At the end of my son’s most recent swim practice, he approached the car with a big grin, which is not his typical post-practice body language. Before I even had a chance to ask him how practice went, he proudly announced, “Dad, that practice was so fun because it was so hard!” I was surprised by such a statement coming from him, as I don’t believe he has ever used the words fun and hard in the same sentence. This was a Saturday morning practice, which means he swims with the older kids. It means he has the opportunity to share a lane with friends he doesn’t see every day. It means he focuses more time on enjoying the company of his friends than pushing himself.
Earlier in the week, my wife and I had shared with him the concept that each of us is the average of the people we spend most of our time with. That we tend to exhibit the behaviors and abilities of those who influence us most. If we want to be a better (fill in the blank), we ought to seek out people who are better than us in that area; typical conversation most parents have with their children periodically. This was not denigrating his swim-lane friends in any way, as they are fine young men and continue to influence him in positive ways well beyond the pool.
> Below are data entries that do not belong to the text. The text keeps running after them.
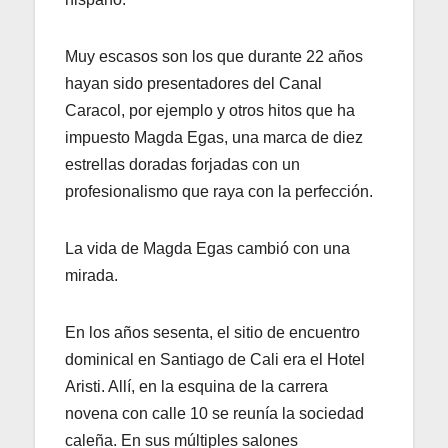
Muy escasos son los que durante 22 años
hayan sido presentadores del Canal
Caracol, por ejemplo y otros hitos que ha
impuesto Magda Egas, una marca de diez
estrellas doradas forjadas con un
profesionalismo que raya con la perfección.
La vida de Magda Egas cambió con una
mirada.
En los años sesenta, el sitio de encuentro
dominical en Santiago de Cali era el Hotel
Aristi. Allí, en la esquina de la carrera
novena con calle 10 se reunía la sociedad
caleña. En sus múltiples salones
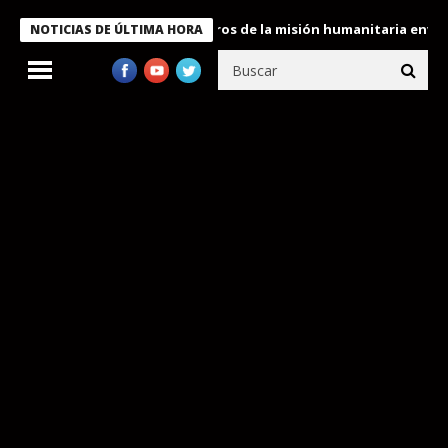
 Bukele condecora a miembros de la misión humanitaria enviada a
NOTICIAS DE ÚLTIMA HORA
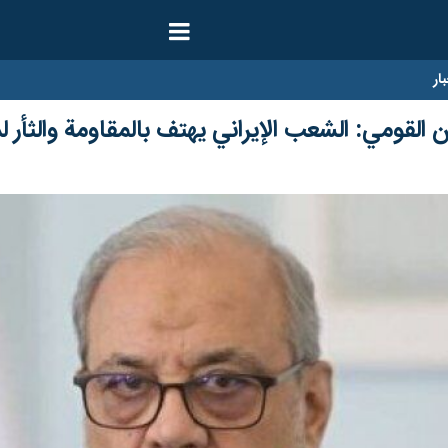
ار
القومي: الشعب الإيراني يهتف بالمقاومة والثأر لد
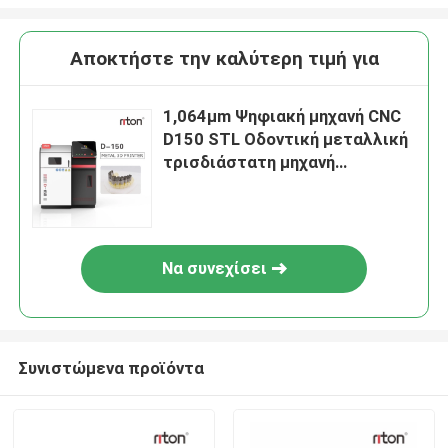
Αποκτήστε την καλύτερη τιμή για
1,064μm Ψηφιακή μηχανή CNC
D150 STL Οδοντική μεταλλική
τρισδιάστατη μηχανή
εκτυπωτή για κεραμική
εκτύπωση οδοντοστοιχιών
Να συνεχίσει
Συνιστώμενα προϊόντα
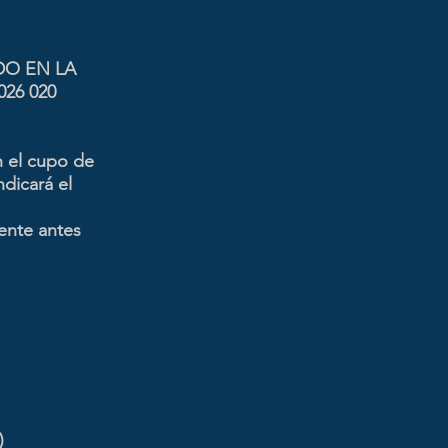
DO EN LA
026 020
n el cupo de
ndicará el
iente antes
)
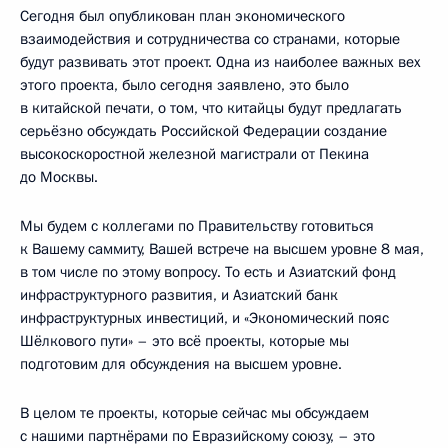
Сегодня был опубликован план экономического
взаимодействия и сотрудничества со странами, которые
будут развивать этот проект. Одна из наиболее важных вех
этого проекта, было сегодня заявлено, это было
в китайской печати, о том, что китайцы будут предлагать
серьёзно обсуждать Российской Федерации создание
высокоскоростной железной магистрали от Пекина
до Москвы.
Мы будем с коллегами по Правительству готовиться
к Вашему саммиту, Вашей встрече на высшем уровне 8 мая,
в том числе по этому вопросу. То есть и Азиатский фонд
инфраструктурного развития, и Азиатский банк
инфраструктурных инвестиций, и «Экономический пояс
Шёлкового пути» – это всё проекты, которые мы
подготовим для обсуждения на высшем уровне.
В целом те проекты, которые сейчас мы обсуждаем
с нашими партнёрами по Евразийскому союзу, – это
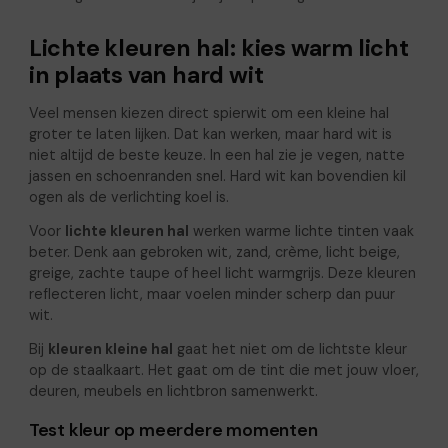
Lichte kleuren hal: kies warm licht
in plaats van hard wit
Veel mensen kiezen direct spierwit om een kleine hal
groter te laten lijken. Dat kan werken, maar hard wit is
niet altijd de beste keuze. In een hal zie je vegen, natte
jassen en schoenranden snel. Hard wit kan bovendien kil
ogen als de verlichting koel is.
Voor
lichte kleuren hal
werken warme lichte tinten vaak
beter. Denk aan gebroken wit, zand, crème, licht beige,
greige, zachte taupe of heel licht warmgrijs. Deze kleuren
reflecteren licht, maar voelen minder scherp dan puur
wit.
Bij
kleuren kleine hal
gaat het niet om de lichtste kleur
op de staalkaart. Het gaat om de tint die met jouw vloer,
deuren, meubels en lichtbron samenwerkt.
Test kleur op meerdere momenten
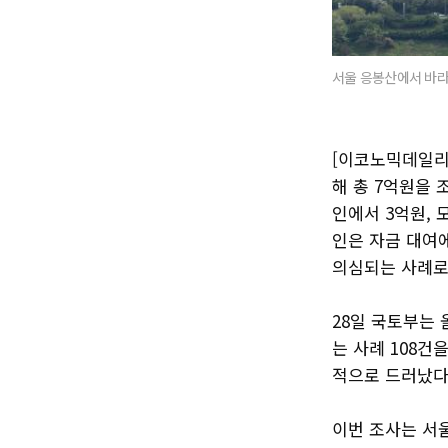
서울 응봉산에서 바라
[이코노믹데일리
해 총 7억원을 
인에서 3억원, 
인은 자금 대여
의심되는 사례로
28일 국토부는 
는 사례 108건
적으로 드러났다
이번 조사는 서울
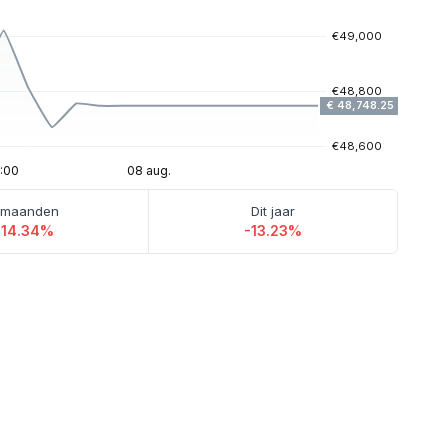
 maanden
Dit jaar
-14.34%
-13.23%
On that morning he chose to swim in a different lane. He swam with a 17-year-old boy and the fastest 15-year-old in the State of Virginia. Where most Saturday mornings he makes sure he is the fastest in his lane, this time he was far from it. Where most Saturday mornings he has time to socialize in between sets, this time he was too winded to say but a few words. Where most Saturday mornings practice is more about making plans with his friends, this time it was all about leaving the pool a better swimmer than when he arrived.
I was pleased that he chose to change lanes in hopes of raising his game and I was equally surprised by his attitude when it was over. The practice as prescribed was no more challenging than previous Saturdays, but he made it more challenging because he pushed himself. The example and abilities of his lane-mates motivated him to work harder. Most Saturdays, he leaves practice somewhat validated by being the fast fish in a relatively slow lane. That Saturday he left feeling satisfied with his effort as he enjoyed varying degrees of success in his attempt to keep up with faster fish. He was also pleased with the way the faster fish welcomed him to the lane and encouraged him along the way.
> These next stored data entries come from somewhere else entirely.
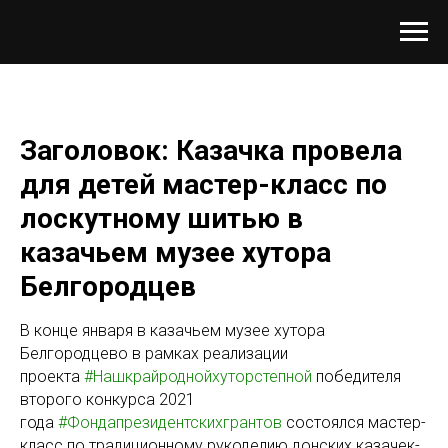
Заголовок: Казачка провела
для детей мастер-класс по
лоскутному шитью в
казачьем музее хутора
Белгородцев
В конце января в казачьем музее хутора
Белгородцево в рамках реализации
проекта
#Нашкрайроднойхуторстепной
победителя
второго конкурса 2021
года
#Фондапрезидентскихгрантов
состоялся мастер-
класс по традиционному рукоделию донских казачек-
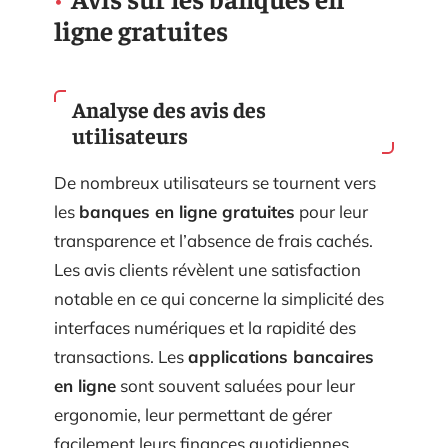
ligne gratuites
Analyse des avis des
utilisateurs
De nombreux utilisateurs se tournent vers
les
banques en ligne gratuites
pour leur
transparence et l’absence de frais cachés.
Les avis clients révèlent une satisfaction
notable en ce qui concerne la simplicité des
interfaces numériques et la rapidité des
transactions. Les
applications bancaires
en ligne
sont souvent saluées pour leur
ergonomie, leur permettant de gérer
facilement leurs finances quotidiennes.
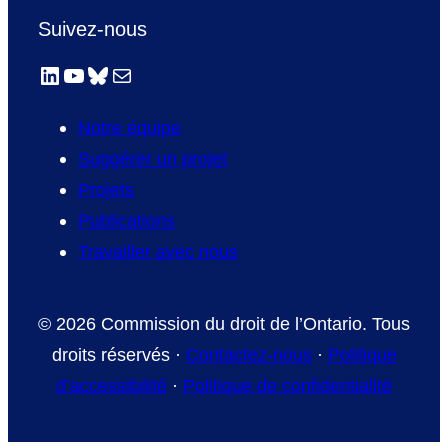
Suivez-nous
LinkedIn
YouTube
Bluesky
E-mail
Notre équipe
Suggérer un projet
Projets
Publications
Travailler avec nous
© 2026 Commission du droit de l’Ontario. Tous
droits réservés ·
Contactez-nous
·
Politique
d’accessibilité
·
Politique de confidentialité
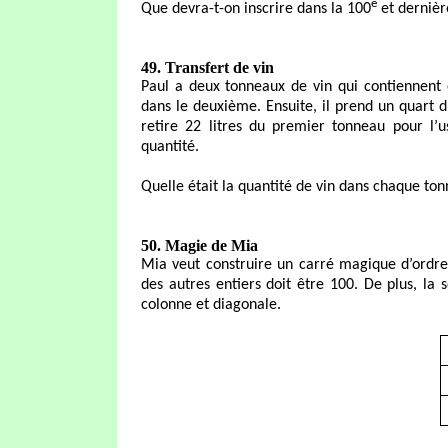
e
Que devra-t-on inscrire dans la 100
et dernièr
49. Transfert de vin
Paul a deux tonneaux de vin qui contiennent 
dans le deuxième. Ensuite, il prend un quart 
retire 22 litres du premier tonneau pour l
quantité.
Quelle était la quantité de vin dans chaque to
50. Magie de Mia
Mia veut construire un carré magique d’ordr
des autres entiers doit être 100. De plus, 
colonne et diagonale.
Most people go through life swimming in the same lane for years. They find a comfortable pace among people who don’t challenge them to be more than they are, as they mindlessly allow their comfort zone to decrease in size over time. The more we make comfort the priority, the less capable we become over time. The more comfortable we become, the less we grow. And the more comfortable we are with today, the more uncomfortable we will likely be tomorrow. Growing up is not easy and true growth lies well outside our comfort zone. The challenge for most is in the acknowledgment that a truly fulfilling life is one spent expanding our comfort zone. My parents gave me the below piece of art when I assumed my current duties as Commanding Officer of Navy Cyber Defense Operations Command:
The more comfortable we become with being uncomfortable, the more life we will truly experience, the more we will grow, and the better we will become. Every so often, it’s vital that we change lanes, find new influences, create new relationships, and purposely challenge ourselves to be more than we currently are.
- Are you the fast fish in a relatively slow lane?
- When is the last time you changed lanes?
- How comfortable are you with being uncomfortable?